Rain, Rain, Go Away. And Take the News Folks with You

I have been thinking about John Bolaris in the last day or two as I watch nonstop coverage of Hurricane Katrina. Who’s John Bolaris, you might ask?  He’s the unfortunate Philadelphia Bolaris_2 weatherman who received hate mail and even death threats in March 2001 after his dire predictions of a devastating blizzard turned out to be massively overstated.

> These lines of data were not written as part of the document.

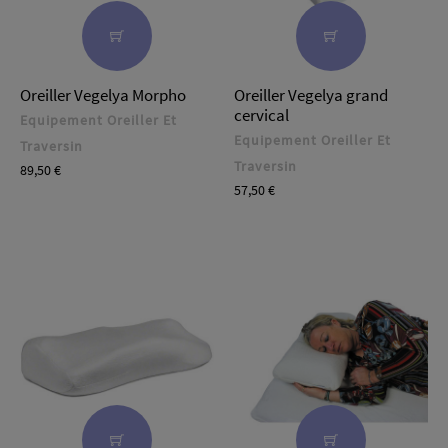
Oreiller Vegelya Morpho
Oreiller Vegelya grand
cervical
Equipement Oreiller Et
Equipement Oreiller Et
Traversin
Traversin
Prix
89,50 €
Prix
57,50 €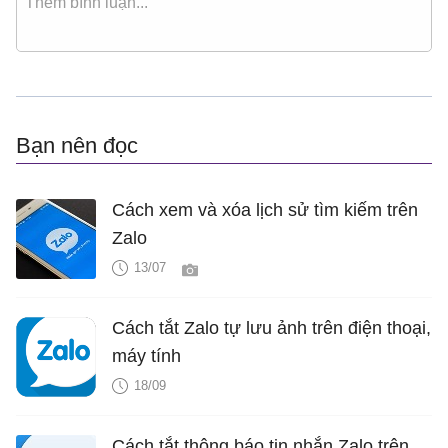
Bạn nên đọc
Cách xem và xóa lịch sử tìm kiếm trên
Zalo
13/07
Cách tắt Zalo tự lưu ảnh trên điện thoại,
máy tính
18/09
Cách tắt thông báo tin nhắn Zalo trên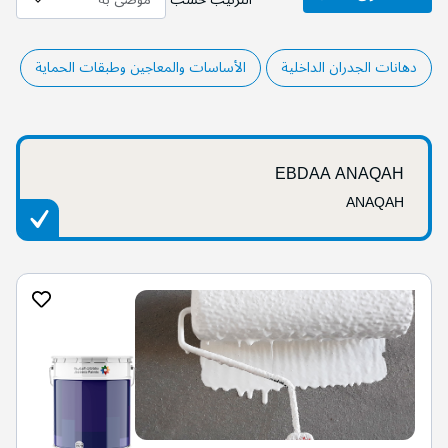
دهانات الجدران الداخلية
الأساسات والمعاجين وطبقات الحماية
EBDAA ANAQAH
ANAQAH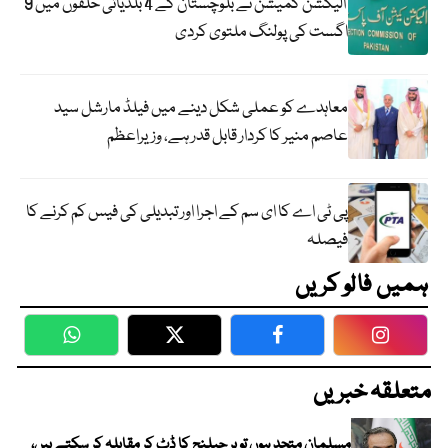
الیکشن کمیشن نے بلوچستان کے 4 بلدیاتی حلقوں میں 9
اگست کی پولنگ ملتوی کردی
معاہدے کو عملی شکل دینے میں فیلڈ مارشل سید
عاصم منیر کا کردار قابل قدر ہے، وزیراعظم
پی ٹی اے کا ای سم کے اجرا اور تبدیلی کی فیس کم کرنے کا
فیصلہ
ہمیں فالو کریں
WhatsApp
Twitter
Facebook
Faceboo
متعلقہ خبریں
مسلمان متحد ہوں تو ہر چیلنج کا ڈٹ کر مقابلہ کر سکتے ہیں،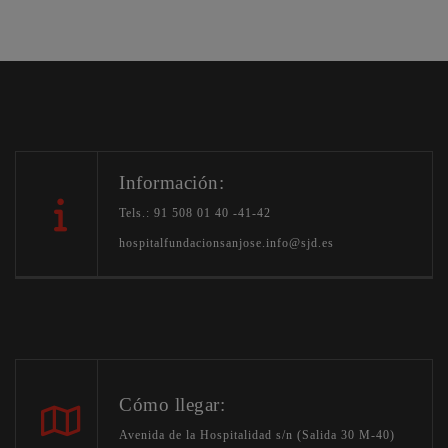
Información:
Tels.: 91 508 01 40 -41-42
hospitalfundacionsanjose.info@sjd.es
Cómo llegar:
Avenida de la Hospitalidad s/n (Salida 30 M-40)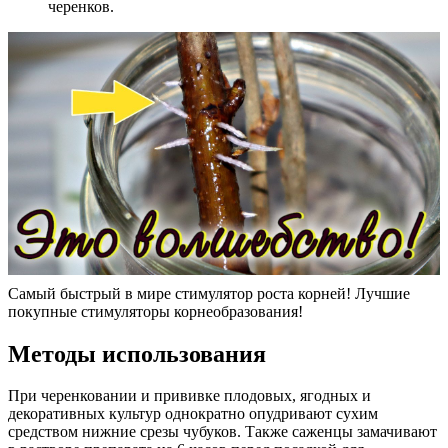
черенков.
Самый быстрый в мире стимулятор роста корней! Лучшие
покупные стимуляторы корнеобразования!
Методы использования
При черенковании и прививке плодовых, ягодных и
декоративных культур однократно опудривают сухим
средством нижние срезы чубуков. Также саженцы замачивают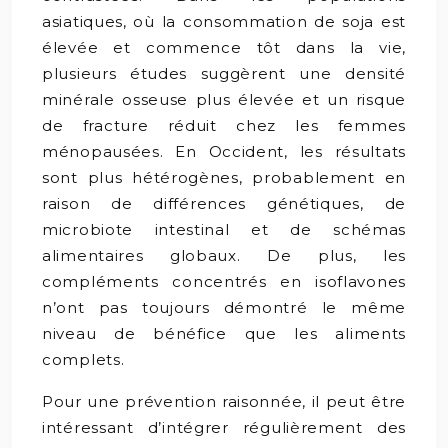
asiatiques, où la consommation de soja est
élevée et commence tôt dans la vie,
plusieurs études suggèrent une densité
minérale osseuse plus élevée et un risque
de fracture réduit chez les femmes
ménopausées. En Occident, les résultats
sont plus hétérogènes, probablement en
raison de différences génétiques, de
microbiote intestinal et de schémas
alimentaires globaux. De plus, les
compléments concentrés en isoflavones
n’ont pas toujours démontré le même
niveau de bénéfice que les aliments
complets.
Pour une prévention raisonnée, il peut être
intéressant d’intégrer régulièrement des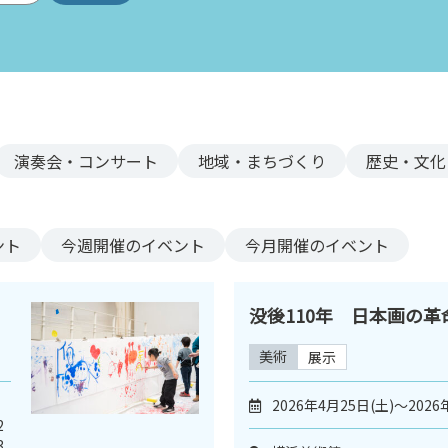
演奏会・コンサート
地域・まちづくり
歴史・文化
ント
今週
開催のイベント
今月
開催のイベント
没後110年 日本画の
美術
展示
2026年4月25日(土)～2026
2
3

Well, you could attribute that to Philadelphians taking their weather as seriously as their sports, but the precedent is notable.  On the Gulf Coast today, it’s the meteorological equivalent of impending Armageddon, if the cable news networks are to be believed.  They sicken me with their 24/7 coverage of misery and mayhem.  Yes, it’s a big story; a major American city, and one of its most culturally significant, may be devastated.  Yes, the media have an obligation to let people know about loved ones in the area.  Still, they go so over the top and whip up such fear that they neglect a key element of their mission, which is to report the news.  In so doing, they should help people to understand it.  They are not, in this instance.  Not only do they relegate themselves to play-by-play announcers as they focus on the storm track, but they miss a key part of the story: that this hurricane might damage or destroy the oil refineries in the area, hastening the rising price of gas. The implications for the economy are ominous.

It is hard to trust the media, and the broadcast media in particular, on this one.  They have made so many mistakes in hyping past "storms of the century," and have managed to evade responsibility when nothing occurs, that the trust keeps eroding.

No matter what happens, today we are all John Bolaris.

2 thoughts on “Rain, Rain, Go Away. And Take the News Folks with You

  1. RepMan- great point! As I watched the coverage even BEFORE Katrina hit, you would have believed that several states would have been washed away. Yes, there is catstrophic damage, and a severe loss of life, but they had you believing that New orleans would not even be a city anymore. But fear not, in a few days, they will be back to coverage of Natalee Holloway…maybe its time for some PR firms to pitch them some good stories..maybe Madge or Imojo?

  2. Right-on Repman. Bush said he’s considering loaning crude oil from the government’s emergency stockpile, if requested by U.S. refiners facing delayed shipments due to Hurricane Katrina. The stockpile includes more than 700 million barrels of crude oil stored in underground salt caverns in Louisiana and Texas. Time to crack the safe Georgie.